**Extract provided:**
------------------------------------------------------------

The details may have changed since I last dug deep, but from memory nova-compute needs access to the the message bus to communicate with the rest of nova, access to glance and the swift or other store that images are in, and obviously nova-compute needs appropriate local resources to run whatever compute workload it is going to serve out.

So wiring that in from a test node to an existing cloud seems pretty simple. We probably don’t want the services listening unsecured on the internet, so we’ll need a credential distribution system (e.g. vault), and automation to look those up and wire in the nova-compute instance with appropriate credentials.

There may be trust issues: are all components equally privileged in the system? This also shows up as a bug risk – how much damage could a broken but not malicious nova-compute do?

Harder cases – DDL

One common harder case is DDL – schema changes at the DB layer. I don’t have a good canned answer here, but roughly speaking in the context of tests we need to be able to:

  1. Try applying the DDL across the whole DB
  2. Run the code that works with the DB with the modified schema
  3. Be able to do that for many different patches

Right now we machinery to do 1) against a static copy of various cloud’s DBs. 2) and 3) are almost at cross purposes: it may be necessary to serialise those tests: they are fewer than other code changes. One possible implementation would be to use an expand-contract SQL server migration strategy to expand to a new server, run the DDL, verify the cloud metrics don’t regress, then migrate back using the source servers schema (and ignoring missing columns [because if they’ve been dropped in the new schema, then code is already not querying them].

------------------------------------------------------------

**Records supplied:**
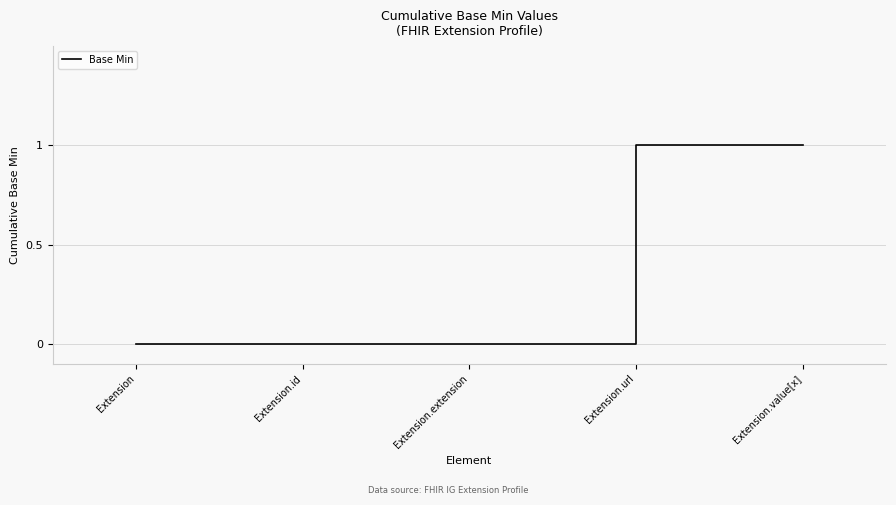

What position from the left is Extension.url?

4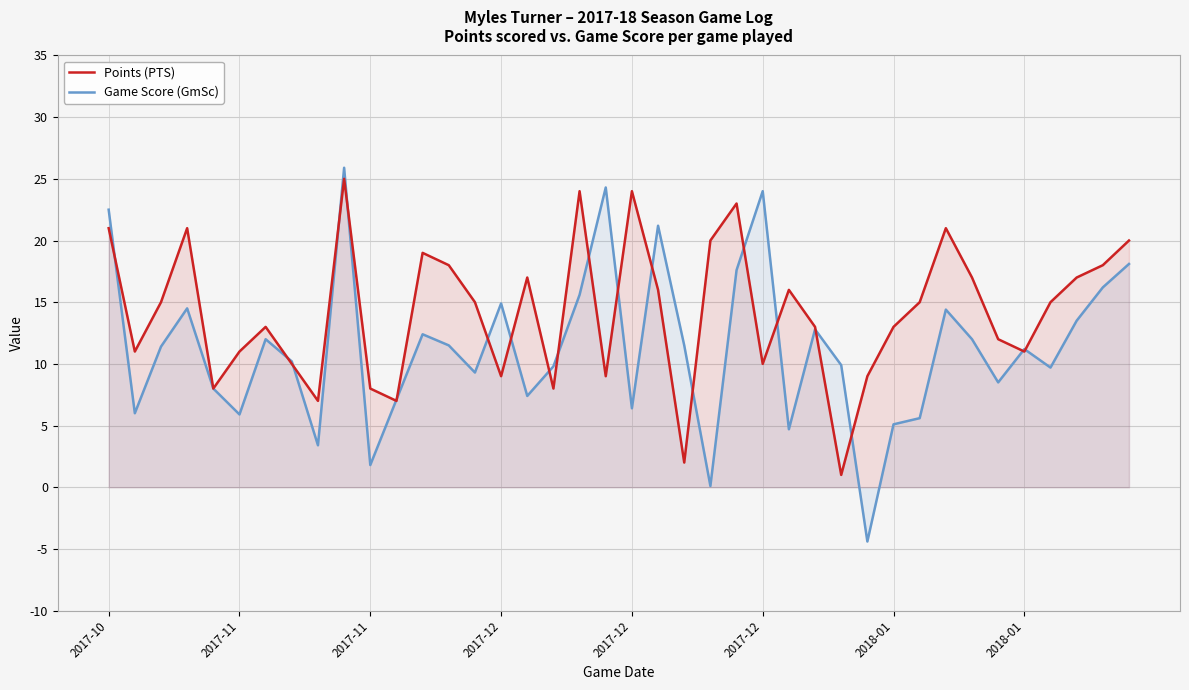

What is the spread (max minus min) of values at 2017-11?

5.0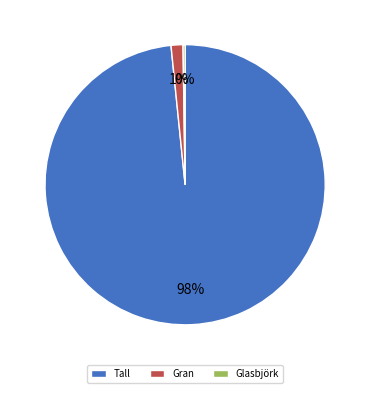

To the nearest percent, what is the average slice percentage?

33%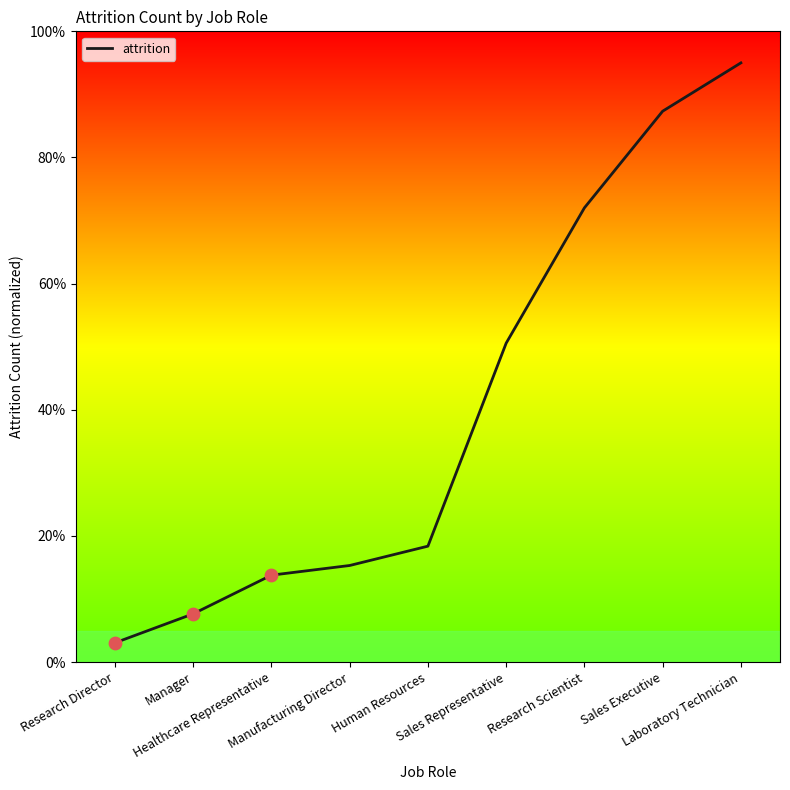

What is the ratio of the value at Healthcare Representative to the value at Research Scientist?

0.2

------------------------------------------------------------

**Study questions:**
**a.** Which numbered steps does the nova testing text say tests must be able to do for DDL changes? List them all.
**b.** Retype the nova testing text, starting at "The details may" and ending at "with appropriate credentials.".

**Results by task:**
**a.**
1. Try applying the DDL across the whole DB
2. Run the code that works with the DB with the modified schema
3. Be able to do that for many different patches

**b.**
The details may have changed since I last dug deep, but from memory nova-compute needs access to the the message bus to communicate with the rest of nova, access to glance and the swift or other store that images are in, and obviously nova-compute needs appropriate local resources to run whatever compute workload it is going to serve out.

So wiring that in from a test node to an existing cloud seems pretty simple. We probably don’t want the services listening unsecured on the internet, so we’ll need a credential distribution system (e.g. vault), and automation to look those up and wire in the nova-compute instance with appropriate credentials.